Beginning with the line that holds "#80, status: Completado -> En progreso" and ending with the last line of the entries, please output each line exactly, apart from any pictures.

____ Records to use

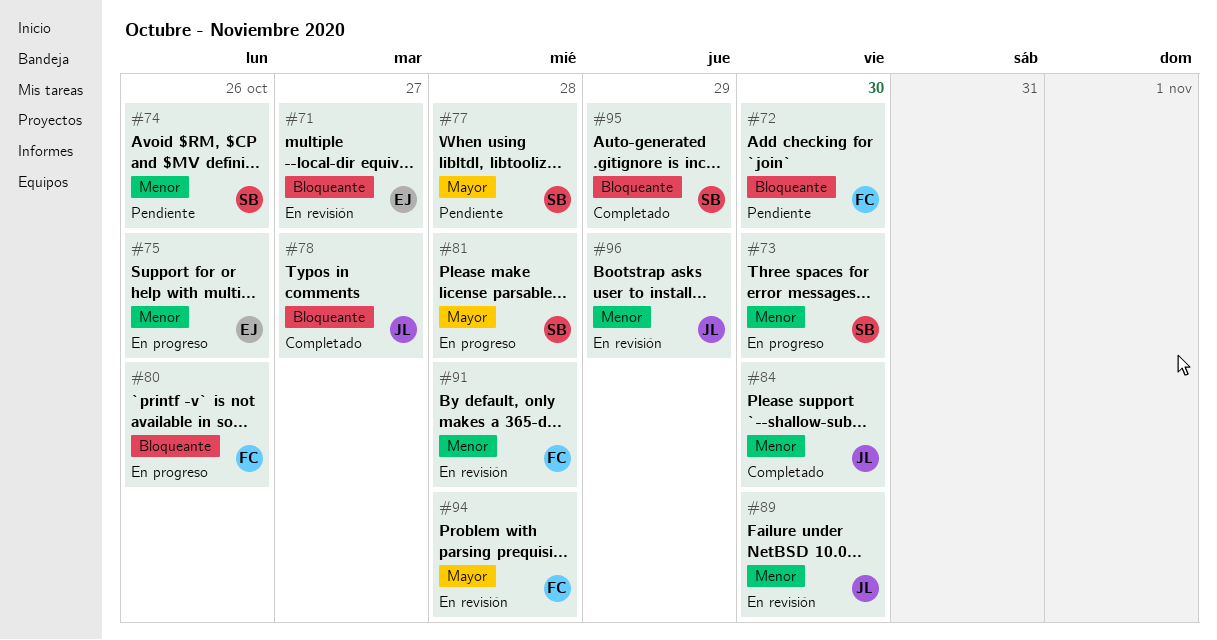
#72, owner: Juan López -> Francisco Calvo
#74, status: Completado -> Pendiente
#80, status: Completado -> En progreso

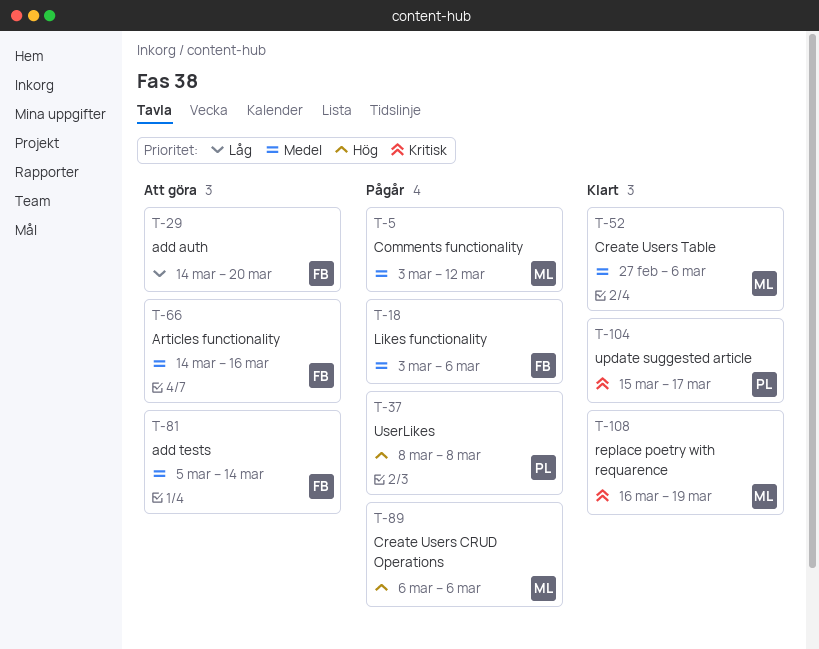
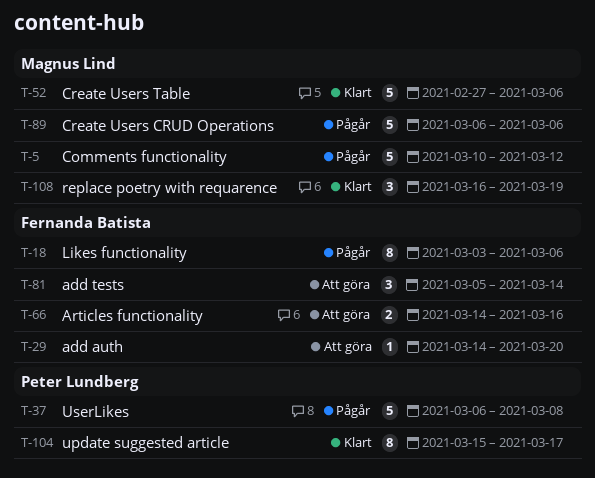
T-5, start: Mar 3 -> Mar 10
T-37, start: Mar 8 -> Mar 6

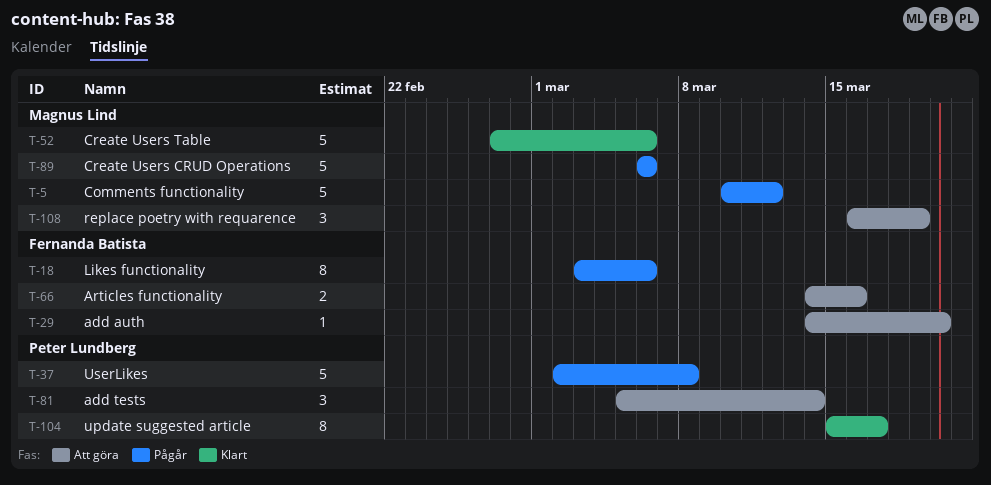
T-37, start: Mar 6 -> Mar 2
T-81, owner: Fernanda Batista -> Peter Lundberg
T-108, status: Klart -> Att göra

________

**Answer to the exercise:**
#80, status: Completado -> En progreso

T-5, start: Mar 3 -> Mar 10
T-37, start: Mar 8 -> Mar 6

T-37, start: Mar 6 -> Mar 2
T-81, owner: Fernanda Batista -> Peter Lundberg
T-108, status: Klart -> Att göra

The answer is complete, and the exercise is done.